Researchers Create New Kind of Photonic Matter

A team of physicists from the Massachusetts Institute of Technology (MIT) and elsewhere has created a new kind of photonic matter that could enable quantum computing with particles of light.

Bound states of massive particles, such as nuclei, atoms, or molecules, constitute the bulk of the visible world around us.

By contrast, individual particles of light called photons typically only interact weakly.

MIT Professor Vladan Vuletic and colleagues have now demonstrated that photons can indeed be made to interact — an accomplishment that could open a path toward using photons in quantum computing, if not in light sabers.

“Photons can travel very fast over long distances, and people have been using light to transmit information, such as in optical fibers,” Professor Vuletic said.

“If photons can influence one another, then if you can entangle these photons, and we’ve done that, you can use them to distribute quantum information in an interesting and useful way.”

In a paper published in the journal Science, the researchers report that they have observed groups of three photons interacting and, in effect, sticking together to form a completely new kind of photonic matter.

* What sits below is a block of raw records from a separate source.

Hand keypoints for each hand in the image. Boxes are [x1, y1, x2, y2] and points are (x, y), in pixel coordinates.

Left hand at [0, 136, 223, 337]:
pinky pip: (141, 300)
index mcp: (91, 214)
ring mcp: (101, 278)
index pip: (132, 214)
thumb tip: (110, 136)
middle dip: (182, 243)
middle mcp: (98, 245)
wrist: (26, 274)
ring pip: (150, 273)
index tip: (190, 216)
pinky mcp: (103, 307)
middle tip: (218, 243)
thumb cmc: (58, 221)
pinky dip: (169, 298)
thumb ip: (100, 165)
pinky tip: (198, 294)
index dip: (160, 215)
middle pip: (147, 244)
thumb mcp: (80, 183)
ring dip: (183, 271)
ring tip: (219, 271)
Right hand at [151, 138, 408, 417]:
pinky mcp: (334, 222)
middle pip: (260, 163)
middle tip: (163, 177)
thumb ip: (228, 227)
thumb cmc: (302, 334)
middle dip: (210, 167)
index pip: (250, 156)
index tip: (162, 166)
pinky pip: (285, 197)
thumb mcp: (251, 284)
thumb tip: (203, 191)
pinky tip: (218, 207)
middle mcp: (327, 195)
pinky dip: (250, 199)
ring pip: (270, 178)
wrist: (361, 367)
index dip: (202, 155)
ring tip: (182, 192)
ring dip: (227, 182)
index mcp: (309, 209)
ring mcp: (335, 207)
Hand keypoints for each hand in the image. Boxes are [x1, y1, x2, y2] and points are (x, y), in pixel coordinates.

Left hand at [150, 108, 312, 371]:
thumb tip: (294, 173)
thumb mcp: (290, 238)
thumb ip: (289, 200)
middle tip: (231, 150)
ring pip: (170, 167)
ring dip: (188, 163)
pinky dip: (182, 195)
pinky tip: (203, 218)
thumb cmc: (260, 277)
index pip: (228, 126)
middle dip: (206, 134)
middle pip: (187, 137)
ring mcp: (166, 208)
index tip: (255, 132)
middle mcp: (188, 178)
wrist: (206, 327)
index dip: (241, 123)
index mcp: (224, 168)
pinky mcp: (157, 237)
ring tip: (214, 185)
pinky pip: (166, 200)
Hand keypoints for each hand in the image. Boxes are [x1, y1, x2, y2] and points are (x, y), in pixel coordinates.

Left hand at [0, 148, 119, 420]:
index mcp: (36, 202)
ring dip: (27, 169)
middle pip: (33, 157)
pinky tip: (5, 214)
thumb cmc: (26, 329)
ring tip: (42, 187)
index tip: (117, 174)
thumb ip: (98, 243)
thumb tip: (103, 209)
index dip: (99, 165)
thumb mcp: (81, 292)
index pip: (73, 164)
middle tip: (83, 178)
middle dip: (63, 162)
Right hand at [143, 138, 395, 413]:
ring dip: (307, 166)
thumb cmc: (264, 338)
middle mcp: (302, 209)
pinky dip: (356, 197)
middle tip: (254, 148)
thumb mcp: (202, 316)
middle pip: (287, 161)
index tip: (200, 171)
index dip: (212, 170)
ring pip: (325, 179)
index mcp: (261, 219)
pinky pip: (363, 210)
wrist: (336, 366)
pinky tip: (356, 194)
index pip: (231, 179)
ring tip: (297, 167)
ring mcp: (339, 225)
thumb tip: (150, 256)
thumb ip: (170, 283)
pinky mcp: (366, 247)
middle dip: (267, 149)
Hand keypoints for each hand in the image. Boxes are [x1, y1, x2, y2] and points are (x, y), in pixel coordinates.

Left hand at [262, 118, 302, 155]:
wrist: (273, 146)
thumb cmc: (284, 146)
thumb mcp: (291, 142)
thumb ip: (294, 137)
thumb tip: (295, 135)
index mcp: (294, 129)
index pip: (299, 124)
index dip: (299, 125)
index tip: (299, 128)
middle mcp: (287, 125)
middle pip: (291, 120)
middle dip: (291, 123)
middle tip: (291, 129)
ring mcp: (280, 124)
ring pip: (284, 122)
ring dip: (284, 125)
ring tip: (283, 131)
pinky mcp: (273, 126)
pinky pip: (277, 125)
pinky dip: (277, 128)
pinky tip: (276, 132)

In controlled experiments, they found that when they shone a very weak laser beam through a dense cloud of ultracold rubidium atoms, rather than exiting the cloud as single, randomly spaced photons, the photons bound together in pairs or triplets, suggesting some kind of interaction — in this case, attraction — taking place among them.

While photons normally have no mass and travel at 300,000 km per second, the researchers found that the bound photons actually acquired a fraction of an electron’s mass.

These newly weighed-down light particles were also relatively sluggish, traveling about 100,000 times slower than normal noninteracting photons.

“Our results demonstrate that photons can indeed attract, or entangle each other,” Professor Vuletic said.

“If they can be made to interact in other ways, photons may be harnessed to perform extremely fast, incredibly complex quantum computations.”

“The interaction of individual photons has been a very long dream for decades,” he added.

Going forward, the authors will look for ways to coerce other interactions such as repulsion, where photons may scatter off each other like billiard balls.

“It’s completely novel in the sense that we don’t even know sometimes qualitatively what to expect,” Professor said.

“With repulsion of photons, can they be such that they form a regular pattern, like a crystal of light? Or will something else happen? It’s very uncharted territory.”